ESPE2023 Poster Category 2 Growth and Syndromes (32 abstracts)
King's College Hospital, London, United Kingdom
Introduction: In a large series, approximately 65% of boys with delayed puberty have constitutional delay in growth and puberty (CDGP). We report an adolescent male who presented with delayed puberty and managed as presumed CDGP. Unexpected pubertal progression while receiving treatment made us question the diagnosis of CDGP.

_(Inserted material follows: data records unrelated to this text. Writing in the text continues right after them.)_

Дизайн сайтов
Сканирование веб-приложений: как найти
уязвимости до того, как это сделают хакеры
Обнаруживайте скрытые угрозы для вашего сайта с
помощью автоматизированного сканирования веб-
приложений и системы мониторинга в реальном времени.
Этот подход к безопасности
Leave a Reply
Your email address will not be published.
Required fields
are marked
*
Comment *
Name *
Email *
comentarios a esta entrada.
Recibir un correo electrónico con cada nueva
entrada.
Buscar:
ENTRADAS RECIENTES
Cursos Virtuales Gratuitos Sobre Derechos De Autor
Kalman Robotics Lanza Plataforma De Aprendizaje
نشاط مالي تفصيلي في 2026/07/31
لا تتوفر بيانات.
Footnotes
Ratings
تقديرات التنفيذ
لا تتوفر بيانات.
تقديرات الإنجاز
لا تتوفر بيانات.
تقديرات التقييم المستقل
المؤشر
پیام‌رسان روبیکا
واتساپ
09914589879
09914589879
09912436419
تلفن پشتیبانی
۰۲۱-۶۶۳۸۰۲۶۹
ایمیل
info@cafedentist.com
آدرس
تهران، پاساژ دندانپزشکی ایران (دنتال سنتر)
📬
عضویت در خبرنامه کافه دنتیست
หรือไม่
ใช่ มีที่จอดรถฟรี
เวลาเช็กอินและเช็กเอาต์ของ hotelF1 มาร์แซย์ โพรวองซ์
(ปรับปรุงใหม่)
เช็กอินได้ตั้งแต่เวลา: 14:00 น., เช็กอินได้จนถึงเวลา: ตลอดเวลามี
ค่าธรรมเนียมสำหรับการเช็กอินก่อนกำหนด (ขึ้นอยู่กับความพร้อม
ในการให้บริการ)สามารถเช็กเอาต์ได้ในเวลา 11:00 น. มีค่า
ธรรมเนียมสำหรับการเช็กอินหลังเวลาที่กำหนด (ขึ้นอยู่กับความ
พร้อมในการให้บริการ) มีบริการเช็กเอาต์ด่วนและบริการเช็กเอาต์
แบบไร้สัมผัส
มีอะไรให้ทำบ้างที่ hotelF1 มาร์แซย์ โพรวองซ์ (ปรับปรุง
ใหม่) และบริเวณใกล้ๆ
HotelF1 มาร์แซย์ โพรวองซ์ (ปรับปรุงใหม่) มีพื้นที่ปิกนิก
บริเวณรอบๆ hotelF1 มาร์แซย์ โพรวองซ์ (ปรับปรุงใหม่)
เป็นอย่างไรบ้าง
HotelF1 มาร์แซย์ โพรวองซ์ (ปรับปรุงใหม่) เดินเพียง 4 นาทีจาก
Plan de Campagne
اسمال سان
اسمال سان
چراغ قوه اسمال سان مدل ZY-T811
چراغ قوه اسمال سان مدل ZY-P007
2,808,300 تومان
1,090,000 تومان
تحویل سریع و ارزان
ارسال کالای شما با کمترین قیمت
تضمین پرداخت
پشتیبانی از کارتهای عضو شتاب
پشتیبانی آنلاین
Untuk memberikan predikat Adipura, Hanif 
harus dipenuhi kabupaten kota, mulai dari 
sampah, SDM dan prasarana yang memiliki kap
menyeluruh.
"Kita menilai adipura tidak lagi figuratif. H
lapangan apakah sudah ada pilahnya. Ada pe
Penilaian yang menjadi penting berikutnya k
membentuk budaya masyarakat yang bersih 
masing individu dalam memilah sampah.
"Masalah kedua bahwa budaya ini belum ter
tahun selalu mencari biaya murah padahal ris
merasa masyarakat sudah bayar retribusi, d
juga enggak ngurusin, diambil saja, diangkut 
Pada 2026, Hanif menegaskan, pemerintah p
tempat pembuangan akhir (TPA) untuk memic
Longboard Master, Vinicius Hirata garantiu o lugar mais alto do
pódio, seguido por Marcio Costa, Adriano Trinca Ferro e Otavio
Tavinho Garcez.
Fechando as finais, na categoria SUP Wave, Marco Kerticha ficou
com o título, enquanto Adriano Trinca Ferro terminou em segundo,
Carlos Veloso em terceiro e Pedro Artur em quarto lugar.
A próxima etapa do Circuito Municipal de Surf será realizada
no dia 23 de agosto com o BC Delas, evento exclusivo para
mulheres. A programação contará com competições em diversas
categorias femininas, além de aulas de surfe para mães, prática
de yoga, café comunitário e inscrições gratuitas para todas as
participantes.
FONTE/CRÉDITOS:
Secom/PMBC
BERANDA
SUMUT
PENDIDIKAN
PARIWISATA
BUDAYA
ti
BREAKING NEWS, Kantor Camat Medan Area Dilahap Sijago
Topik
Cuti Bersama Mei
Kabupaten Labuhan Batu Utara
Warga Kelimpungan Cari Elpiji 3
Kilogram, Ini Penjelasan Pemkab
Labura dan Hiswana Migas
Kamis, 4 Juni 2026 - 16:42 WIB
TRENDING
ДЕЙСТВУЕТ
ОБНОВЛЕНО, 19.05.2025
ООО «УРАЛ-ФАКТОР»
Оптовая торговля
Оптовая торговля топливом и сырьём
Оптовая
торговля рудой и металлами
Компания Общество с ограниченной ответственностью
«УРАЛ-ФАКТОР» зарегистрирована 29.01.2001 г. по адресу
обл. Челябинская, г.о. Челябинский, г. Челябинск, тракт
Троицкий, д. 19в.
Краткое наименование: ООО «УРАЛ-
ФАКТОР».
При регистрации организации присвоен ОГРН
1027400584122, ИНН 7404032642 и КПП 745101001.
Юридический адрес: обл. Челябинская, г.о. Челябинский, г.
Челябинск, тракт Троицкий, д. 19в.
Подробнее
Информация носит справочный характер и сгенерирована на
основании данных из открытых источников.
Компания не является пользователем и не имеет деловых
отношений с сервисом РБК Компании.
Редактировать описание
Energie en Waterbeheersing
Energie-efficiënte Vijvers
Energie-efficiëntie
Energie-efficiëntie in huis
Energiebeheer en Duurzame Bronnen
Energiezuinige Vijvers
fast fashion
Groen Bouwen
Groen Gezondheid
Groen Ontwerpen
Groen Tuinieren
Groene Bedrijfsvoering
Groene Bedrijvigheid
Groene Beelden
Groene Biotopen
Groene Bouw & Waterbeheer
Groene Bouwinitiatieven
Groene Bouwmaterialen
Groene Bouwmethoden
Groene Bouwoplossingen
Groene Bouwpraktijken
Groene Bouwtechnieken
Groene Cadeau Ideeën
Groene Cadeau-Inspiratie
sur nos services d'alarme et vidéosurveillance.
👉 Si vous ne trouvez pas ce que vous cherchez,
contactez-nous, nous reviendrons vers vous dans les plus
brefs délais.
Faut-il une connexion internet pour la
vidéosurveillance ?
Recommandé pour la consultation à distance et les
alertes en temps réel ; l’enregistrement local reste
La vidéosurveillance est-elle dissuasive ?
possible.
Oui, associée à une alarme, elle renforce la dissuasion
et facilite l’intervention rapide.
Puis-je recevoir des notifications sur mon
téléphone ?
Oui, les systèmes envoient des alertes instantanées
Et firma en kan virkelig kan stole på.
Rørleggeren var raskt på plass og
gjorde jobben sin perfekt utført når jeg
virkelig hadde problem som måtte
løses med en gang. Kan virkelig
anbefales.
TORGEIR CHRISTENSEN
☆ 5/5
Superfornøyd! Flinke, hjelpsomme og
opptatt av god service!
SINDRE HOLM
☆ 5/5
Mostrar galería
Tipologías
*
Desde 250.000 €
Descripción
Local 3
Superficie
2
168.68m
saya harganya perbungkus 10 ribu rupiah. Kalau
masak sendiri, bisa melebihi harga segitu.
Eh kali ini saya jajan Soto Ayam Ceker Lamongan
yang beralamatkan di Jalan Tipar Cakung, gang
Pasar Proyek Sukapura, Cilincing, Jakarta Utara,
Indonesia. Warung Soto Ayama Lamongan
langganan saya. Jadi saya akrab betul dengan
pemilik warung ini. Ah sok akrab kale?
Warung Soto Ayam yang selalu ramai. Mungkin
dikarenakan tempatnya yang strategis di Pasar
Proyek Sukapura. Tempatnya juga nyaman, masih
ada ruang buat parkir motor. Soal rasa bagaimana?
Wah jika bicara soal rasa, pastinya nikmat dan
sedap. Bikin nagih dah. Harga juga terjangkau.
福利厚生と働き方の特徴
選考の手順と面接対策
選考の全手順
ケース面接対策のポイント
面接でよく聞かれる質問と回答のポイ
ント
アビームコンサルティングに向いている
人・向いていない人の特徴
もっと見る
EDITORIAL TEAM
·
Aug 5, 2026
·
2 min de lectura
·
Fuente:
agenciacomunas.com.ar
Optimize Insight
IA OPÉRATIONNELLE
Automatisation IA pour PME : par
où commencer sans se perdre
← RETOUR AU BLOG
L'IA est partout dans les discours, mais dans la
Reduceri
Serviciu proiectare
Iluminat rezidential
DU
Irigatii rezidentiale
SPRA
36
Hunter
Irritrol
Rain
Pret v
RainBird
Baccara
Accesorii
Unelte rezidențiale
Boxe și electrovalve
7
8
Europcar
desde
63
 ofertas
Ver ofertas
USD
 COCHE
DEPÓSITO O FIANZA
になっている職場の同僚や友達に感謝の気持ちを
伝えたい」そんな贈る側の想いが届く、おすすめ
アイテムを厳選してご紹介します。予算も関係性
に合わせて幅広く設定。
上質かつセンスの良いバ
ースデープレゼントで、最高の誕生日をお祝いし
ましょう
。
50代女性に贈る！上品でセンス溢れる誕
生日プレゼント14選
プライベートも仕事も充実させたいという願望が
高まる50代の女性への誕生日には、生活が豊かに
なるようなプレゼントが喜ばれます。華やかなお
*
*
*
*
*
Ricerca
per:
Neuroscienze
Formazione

Case-report: A 15-year-old African adolescent male presented with delayed growth and puberty. He reported development of minimal pubic hair, no deepening of voice and no growth spurt. There was no associated history of headache, visual disturbances, anosmia or synkinesis. He had left proximal radioulnar synostosis and was Haemoglobin-C carrier. He attended mainstream school without additional help. His father also had delayed onset of puberty. On examination, his height and weight were between 9th-25th centile (midparental height 50th centile). Clinical examination showed no dysmorphic features or gynecomastia, prepubertal testes (2ml) with genitalia stage 1 and pubic hair stage 2. Investigations showed normal renal, liver and bone profile, and negative coeliac screen. Endocrine investigations showed normal thyroid function, insulin-like growth factor-1, and serum prolactin. Basal serum gonadotropins (LH <0.8IU/L, FSH 2.6IU/L) were pre-pubertal with low serum testosterone (0.3nmol/l). Bone age was delayed (12.6 years TWII). Probable diagnosis of CDGP was considered and treatment started with monthly testosterone injections. COVID-19 restrictions prevented regular pubertal assessment. No significant increase in testes volumes by 16.67 years (4ml testes after 18months of testosterone injections) resulted in MRI pituitary and olfactory bulbs, which was normal. Continued absence of increase in testes volume by 17.42years led to further investigations after interruption of testosterone injections (LHRH stimulation test and molecular genetic testing for hypogonadotrophic hypogonadism). An exaggerated LH/FSH response on LHRH stimulation test (LH 5.1 – 72 - 66U/L; FSH 8.9 - 17.9 - 22U/L) and early afternoon serum testosterone (7.4nmol/L) off testosterone injections in the presence of small testes made us consider the diagnosis of Klinefelter syndrome (KS). Subsequent comparative genomic hybridisation (CGH) array identified two copies of X chromosome and one copy of Y-chromosome in approximately 35% of cells, confirming mosaic KS.
Conclusion: Klinefelter syndrome is a profoundly underdiagnosed condition. Approximately 25% of adult males with KS are ever diagnosed. Mosaic KS is even rarer contributing to 15 - 20% of KS patients and requires a high index of suspicion. Regular assessment of testicular volumes until mid-late pubertal testicular volumes are achieved is vital in the management of adolescent boys with presumed CDGP.